▶ ABOUT THIS EXERCISE
According to the passage below on Haiti's politics since the Duvaliers, what changes to the political landscape did the ousting of Baby Doc bring about?

Last month marked the 35th anniversary of the end of the Duvaliers’ autocratic rule of Haiti and the beginning of the country’s failed attempts at democracy. A sizable portion of Haiti’s adults has no or little recollection of the Duvaliers’ brutal ruling of the country; yet its familiarity with political stability, economic development, and democratic principles is still rudimentary. Between the triumphant wave of February 7, 1986 and the flurry of protests surrounding February 7, 2021, the framework from which politics conduct business in the country has barely changed.

The ousting of Baby Doc did bring about a few changes to the political landscape: the 1987 Constitution, the return of the red and blue flag, and the irregular cycle of elections punctuated by senseless coups and/or interim governments. Nonetheless, the fundamentals of a nascent democracy were never mapped out. As it turns out, a viable democracy requires—among other things— an institutional architecture, a system of checks and balance, and guaranteed individual rights. This is a tedious process that is sustained through a slow but steady socialization into the notions of rights, duties, civil liberties, and equality.

While the concept of democracy appeared palatable and even attainable to Haitians in the wake of Baby Doc’s departure from the country, Haitians have not been able to turn the tide towards a more equitable and democratic country. Left reeling from the traumas of colonization and decades of man-made and natural disasters, their battles for mere survival in the short-term are fought at the expense of long-term development. Haiti’s persistent downward spiral can be attributed to several factors—some internal and some external. There have been a plethora of books and opinion pieces on the external factors that are associated with the country’s shortcomings, but few have looked at the intrinsic factors that have—directly or indirectly— played a role in the process. With these series of pieces, we intend to examine some of those intrinsic factors.

▶ DATA RECORDS
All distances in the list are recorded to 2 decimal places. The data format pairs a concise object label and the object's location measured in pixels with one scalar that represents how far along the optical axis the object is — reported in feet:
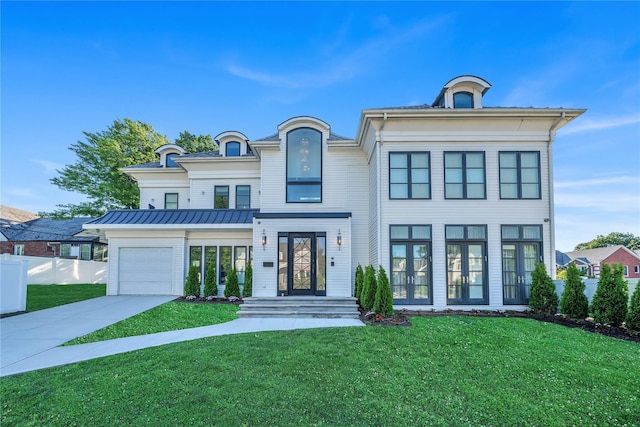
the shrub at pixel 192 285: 41.09
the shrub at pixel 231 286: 40.06
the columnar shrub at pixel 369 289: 31.12
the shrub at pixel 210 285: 41.63
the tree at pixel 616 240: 164.66
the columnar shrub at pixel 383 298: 28.71
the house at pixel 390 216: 33.88
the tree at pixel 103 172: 74.79
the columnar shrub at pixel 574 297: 27.89
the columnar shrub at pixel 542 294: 30.73
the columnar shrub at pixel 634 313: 23.16
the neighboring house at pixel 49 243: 85.56
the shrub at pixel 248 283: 39.45
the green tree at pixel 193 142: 88.07
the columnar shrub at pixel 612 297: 24.80
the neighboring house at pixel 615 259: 116.47
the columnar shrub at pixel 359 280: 35.24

▶ EXPECTED ANSWER
The 1987 Constitution, the return of the red and blue flag, and an irregular cycle of elections punctuated by senseless coups and/or interim governments.